Unfortunately, Team Deathmatch is not the only lacking aspect of Battlefield 2042. To be honest, there are quite a few to mention (but nothing that a quick Google search can’t resolve). So, I’ll just briefly mention some of the features that bothered me the most. Let’s start with the Specialists, something that is quite common in Call of Duty. Specialists in Battlefield 2042 fall under four main categories, Assault, Engineer, Medic and Recon.
Specialists are essentially characters with their own unique perks. Only in Call of Duty, the Specialists have quite extensive custom loadouts. In Battlefield 2042, the custom loadouts are quite basic at this time. You can tweak guns with some attachments or mix up your gear to an extent, but it’s considerably to less depth, even compared to previous games in the series. DICE is attempting to fix this, so hopefully, things will be much better in that respect in due time with one or two more updates.
Other features lacking is in-game leaderboards and no continuous lobbies. So, when a match ends, so does that lobby. As a result, you’ll have to matchmake every round. Which gets annoying very quickly. Currently, there are no detailed stat or progression details. So don’t expect to see Battlelog implemented in Battlefield 2042 at launch. We don’t even have a global leaderboard, seriously! And of course, the biggest emission of all is no single player campaign. It wouldn’t be so bad if the multiplayer more than made up for the lack of a single player campaign, but sadly it does not in my opinion. Mp1st.com goes into great detail into what’s missing in Battlefield 2042, so you can check that out here.

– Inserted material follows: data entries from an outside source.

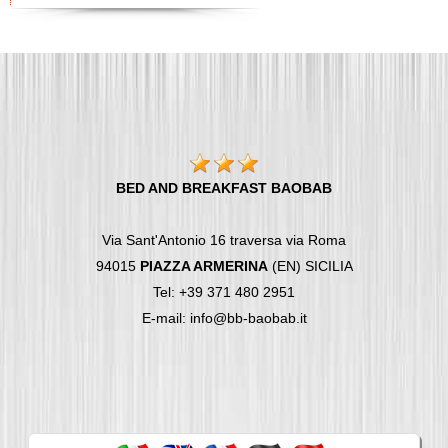
BED AND BREAKFAST BAOBAB
Via Sant'Antonio 16 traversa via Roma
94015
PIAZZA ARMERINA
(EN) SICILIA
Tel: +39 371 480 2951
E-mail: info@bb-baobab.it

To be fair, Battlefield 2042 plays really well at its gameplay core, it’s a fine first-person shooter and it looks great too. Some of the destruction looks impressive, especially when loads of opposing players are all congregated into one area and explosions are happening all around. Not to mention if a tornado causes havoc in your match. Though that won’t happen a lot, when it does, try to resist the temptation to charge straight at it. I’m sure you won’t, will you?
DICE has promised that some of the reported issues will be fixed and new features will be added, as detailed in this roadmap. However, I can only review my experience as of now and not what’s to come. Is there fun to be had in Battlefield 2042? Absolutely, but in my experience that fun can be very inconsistent. Sure, as with all multiplayer games, it’s always more fun when played with friends. But when we don’t have anyone to game with at that time, we should still have a mostly fun experience, regardless. The maps and modes are fine, but yet again my experience has been inconsistent in that respect.
I believe that most of these issues can be fixed with improved spawns, and those fixes are coming, they’re just all not here at the time of writing. I really wanted to love Battlefield 2042. However, until more features are added, and fixes are made, I’ll probably make do with playing Battlefield 4 for now. Unless of course, I want to play the excellent Portal mode. Battlefield 2042 is full of potential, but the problem with potential is that it doesn’t give you value right now. Battlefield 2042 can have moments of brilliance, but its inconsistency issues make those moments few and far between. At least for now.